> **Work task**
Look through the lines below and extract each one that contains "down".

> **Recorded information**
━━━━━━━━━━━━━━━━━━━━━━━━━━━━━━
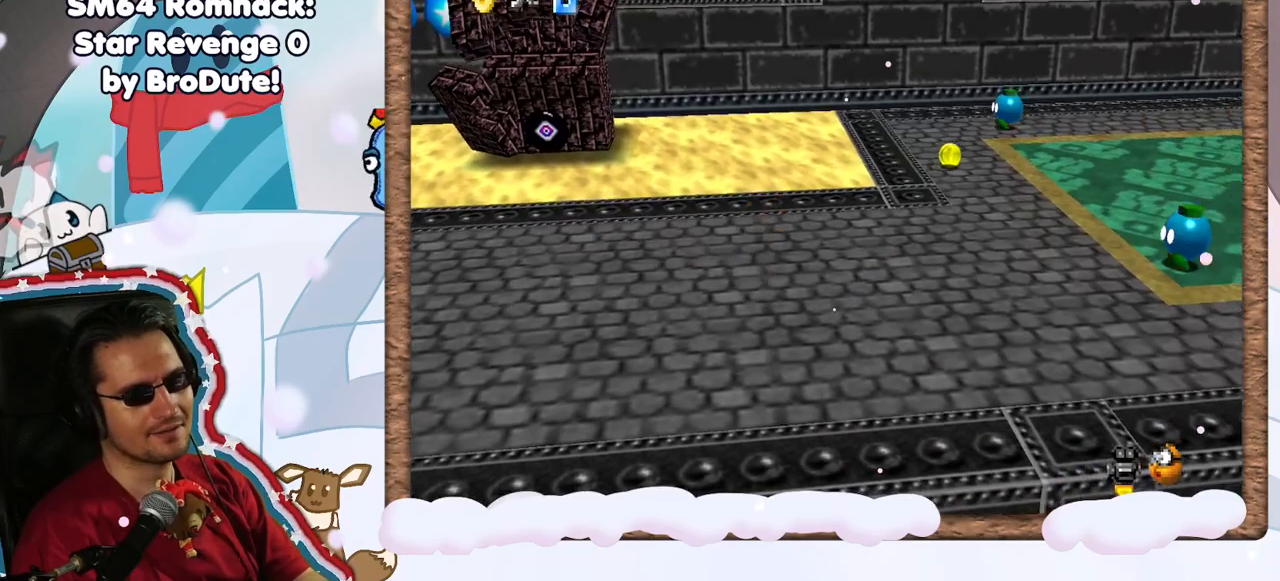
{"buttons": [], "left_stick": "right", "events": []}
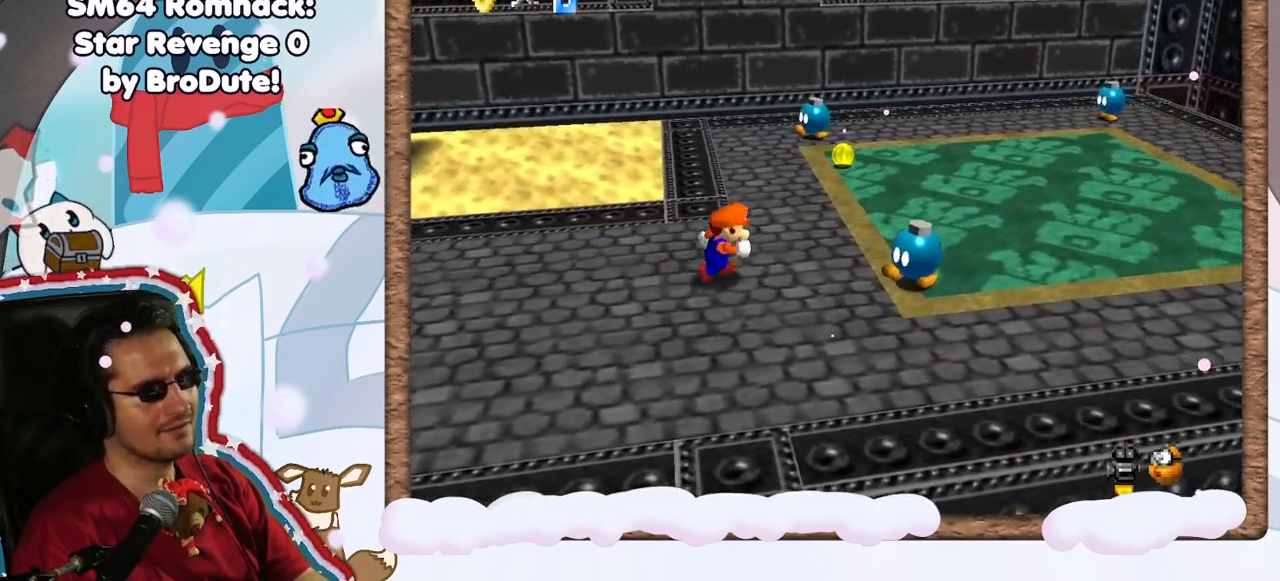
{"buttons": [], "left_stick": "down", "events": [[200, "C_RIGHT", "down"], [200, "left_stick", "center"], [350, "C_RIGHT", "up"], [483, "left_stick", "down"]]}
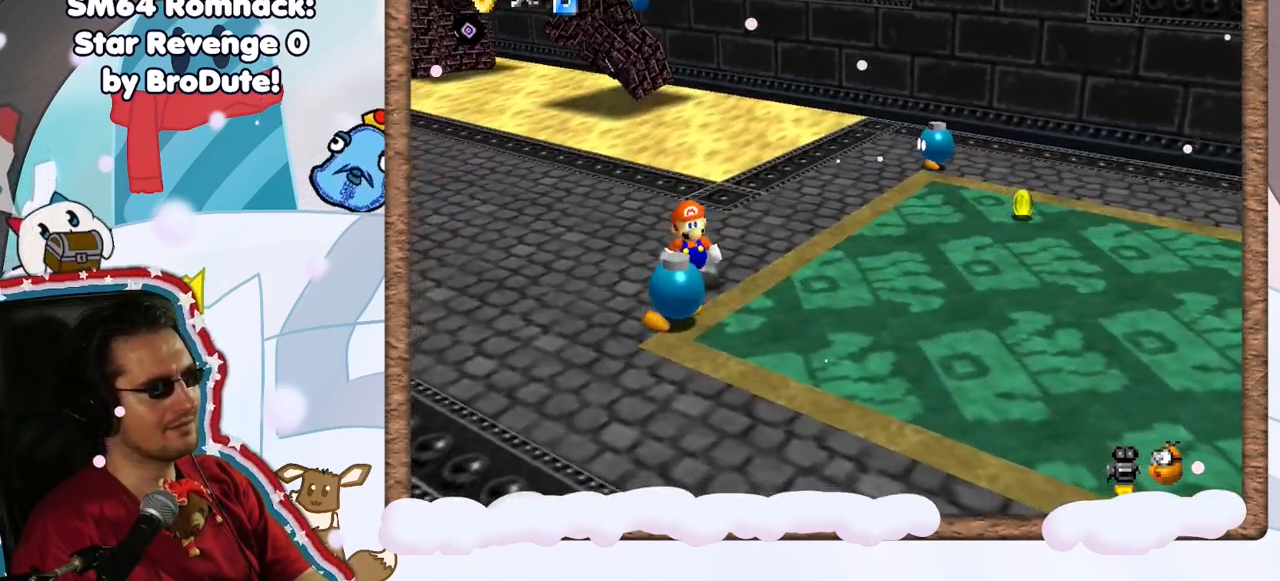
{"buttons": [], "left_stick": "down", "events": [[17, "left_stick", "down-left"], [200, "left_stick", "center"], [317, "left_stick", "down"]]}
━━━━━━━━━━━━━━━━━━━━━━━━━━━━━━
> **Answer section**
{"buttons": [], "left_stick": "down", "events": [[200, "C_RIGHT", "down"], [200, "left_stick", "center"], [350, "C_RIGHT", "up"], [483, "left_stick", "down"]]}
{"buttons": [], "left_stick": "down", "events": [[17, "left_stick", "down-left"], [200, "left_stick", "center"], [317, "left_stick", "down"]]}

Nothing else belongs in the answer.